Corbett CJ in Shoba v OC Temporary Police Camp, Wagendrift Dam , laid the following principle with regard to declaratory reliefs: –

“An existing or concrete dispute between persons is not a prerequisite for the exercise by the Court of its jurisdiction under this subsection, though the absence of such may, depending on the circumstances cause the Court to refuse to exercise its jurisdiction in a particular case … But because it is not the function of the Court to act as an advisor, it is a requirement of the exercise of jurisdiction under this subsection that there should be interested parties upon whom the declaratory order would be binding …”

[6] In Proxi Smart Services (Pty) Ltd v The Law Society of SA and others , the High Court, correctly, in my view, held that a Court will not grant a declaratory order where the issue raised before it is hypothetical, abstract and academic, or where the legal position is clearly defined by statute.

[7] In casu, the LRA does clearly provide that dismissals are to be dealt with in a particular manner.

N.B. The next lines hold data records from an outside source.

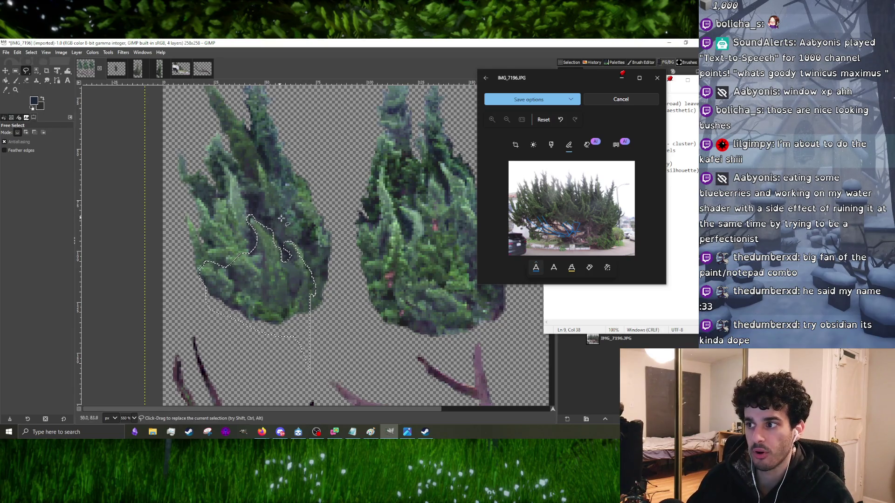
{"action": "right_click", "coordinate": [323, 243]}
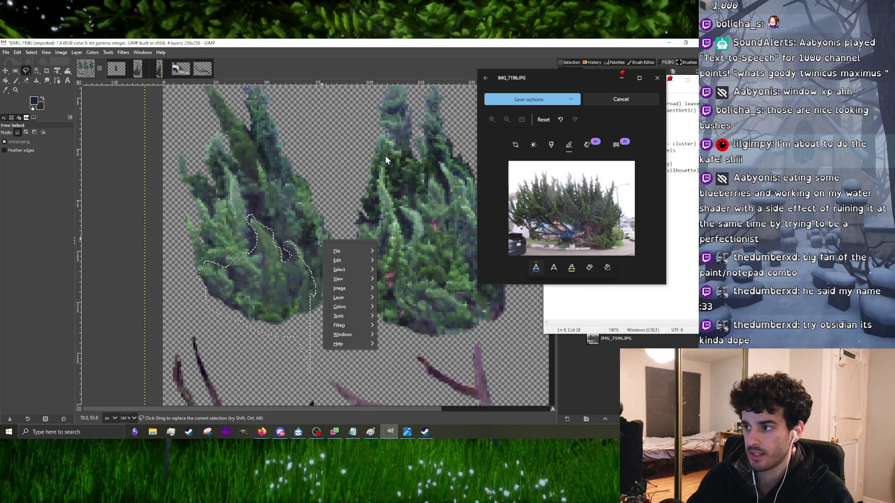
{"action": "key", "text": "Escape"}
{"action": "key", "text": "ctrl+shift+a"}
{"action": "scroll", "coordinate": [256, 244], "scroll_direction": "down", "scroll_amount": 3, "text": "ctrl"}
{"action": "scroll", "coordinate": [255, 244], "scroll_direction": "up", "scroll_amount": 3, "text": "ctrl"}
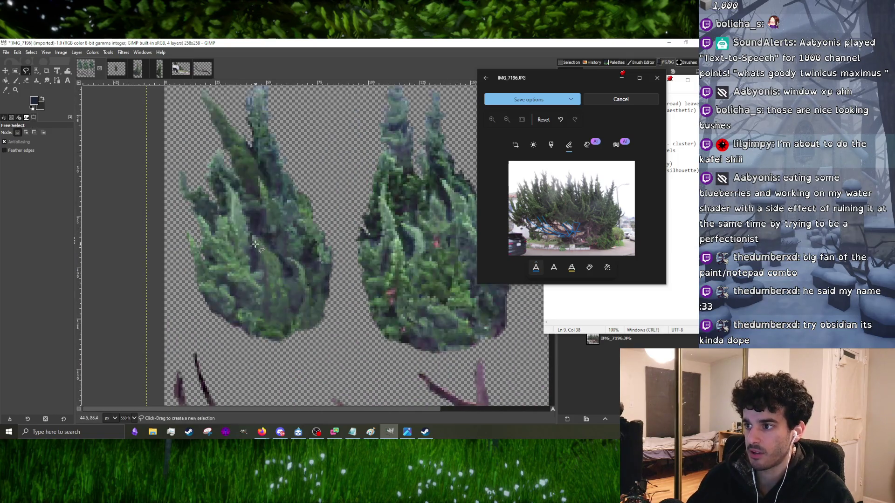
- Outline a new patch and set its Hue-Chroma Lightness to -2.33
{"action": "left_click", "coordinate": [254, 270]}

The argument that parties are in dispute as to the relevant applicable sections (section 197 and 189A of the LRA) is of no consequences and is lacking in merit. The Court’s powers cannot simply be invoked to resolve interpretative misunderstanding between parties who are legally represented.

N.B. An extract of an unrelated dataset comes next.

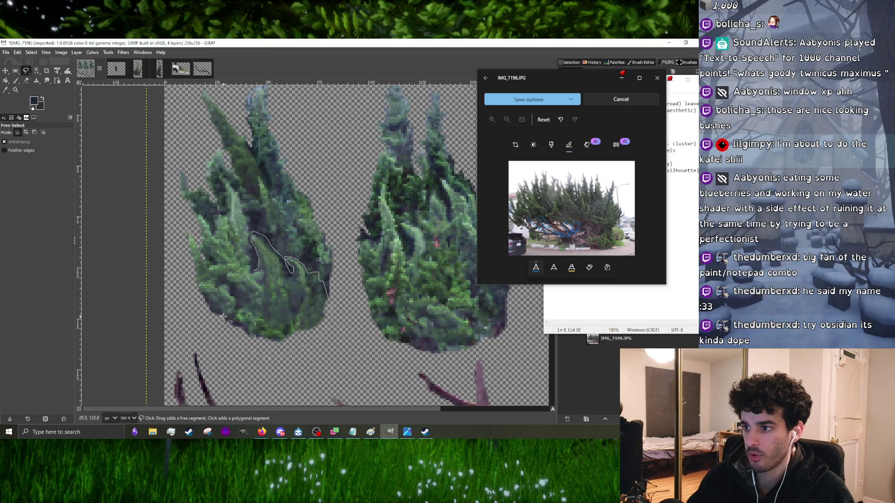
{"action": "double_click", "coordinate": [253, 271]}
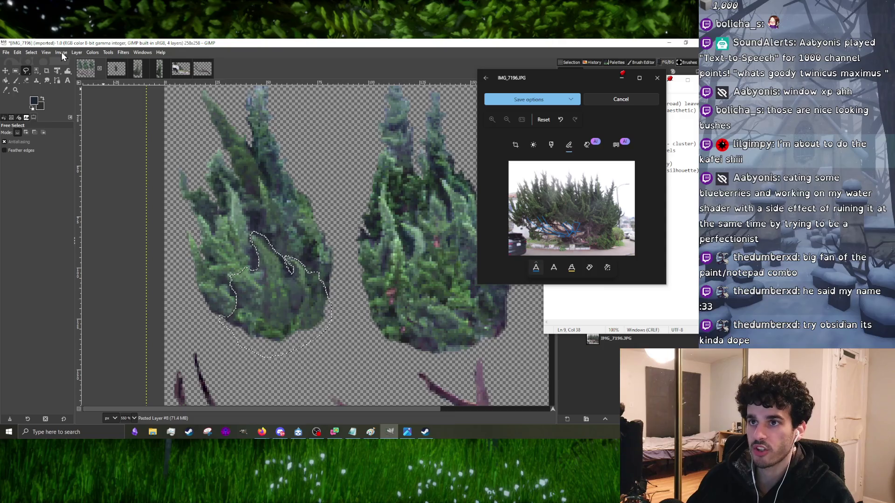
{"action": "key", "text": "shift+ctrl+f"}
{"action": "left_click_drag", "start_coordinate": [425, 104], "coordinate": [333, 101]}
{"action": "left_click", "coordinate": [353, 158]}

[8] Turning to the salaries issue. Yet again, the LRA clearly provides that if a dismissal of an employee is unfair, the primary remedy is that of reinstatement, which may be ordered with retrospectivity. Thus, this court refuses to give a legal advice to the applicants.

That is what they seek to do at this stage. A dismissal dispute is pending at the CCMA. A bizarre relief to compel negotiations with legal representatives is not one that this Court is willing to dignify with an order.

With regard to allegations around section 198B(5), the provisions of section 198D (3) of the LRA are clear, this Court lacks jurisdiction to entertain these allegations.

The dispute around overtime pay may be entertained in this court through section 77(3) of the BCEA referral. Owing to the dispute of fact around it, motion proceedings are inappropriate.

[9] For all the above reasons, the application must fail.

[10] In the results I make the following order:

Order

1. The application is dismissed.

2. There is no order as to costs.

Court summary

“An opposed application –declaratory relief refused – application baseless and hopeless. Held: (1) Application dismissed. Held: (2) There is no order as to costs.”